Kendra was a 4-time All American and 4-time Big XII Champion, running the 400m, 4x400m Relay, and the 800m. She made the switch to the 800m in the middle of her collegiate career at the University of Texas, and now is going to try out for the Olympics this year. We asked Kendra why she decided to give back to kids through the Let’s Move Active Schools movement.
Why did you volunteer?
I volunteered with Athletes for Hope because it’s important that we as athletes give back to the community. The community we train in and live in have plenty of kids who were just like us and looking for that role model or mentor. I hope that I can inspire at least one child when I volunteer my time to go speak to them. It makes it all worth it.

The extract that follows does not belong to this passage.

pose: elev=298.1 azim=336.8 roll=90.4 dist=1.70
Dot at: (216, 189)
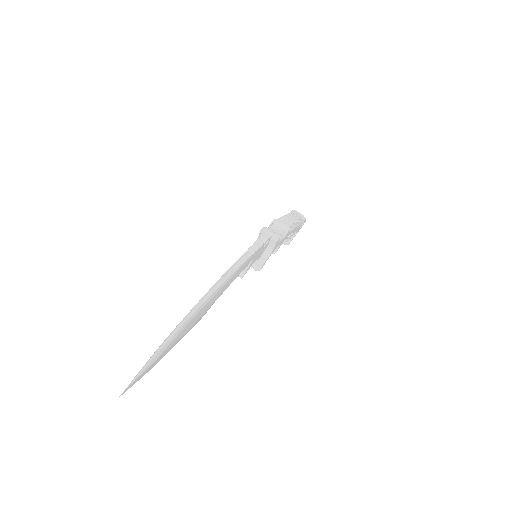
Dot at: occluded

What draws you to this cause?
What draws me to this cause is my story. I was once in their shoes. I remember being in elementary school and l loved to run. But nobody ever explained to me what track and field was until middle school. This cause matters because all athletes were beginners once upon a time and if we can speak to the new generation of beginners and let them know how important it is to be active, to eat healthy, to work hard in school, to join a sport, to get good grades and apply for college, we can be great examples for the next generation.
What was your favorite part of the day?
My favorite part of the day was after I was finished speaking to the kids, on their way out, one little girl said “You are just like me” It seemed to me she hadn’t seen anyone like her do the things she wanted to do in life. She went to explain how she was on the track team and how we shared the same first name, Kendra. But it was more than those similarities that caught her attention and mine as well.
These communities need to see examples of what real successful people look like, that also look like them. We as athletes need to be transparent and tangible because it’s one thing to watch TV or read about role models in books, but when we bring it to the schools and we sit and talk with the kids, I truly believe it can change lives. I may not be a Usain Bolt and these students may never get the chance to meet him, so if I can just tell my story and encourage and inspire them, then we’ve all done our part in serving the community.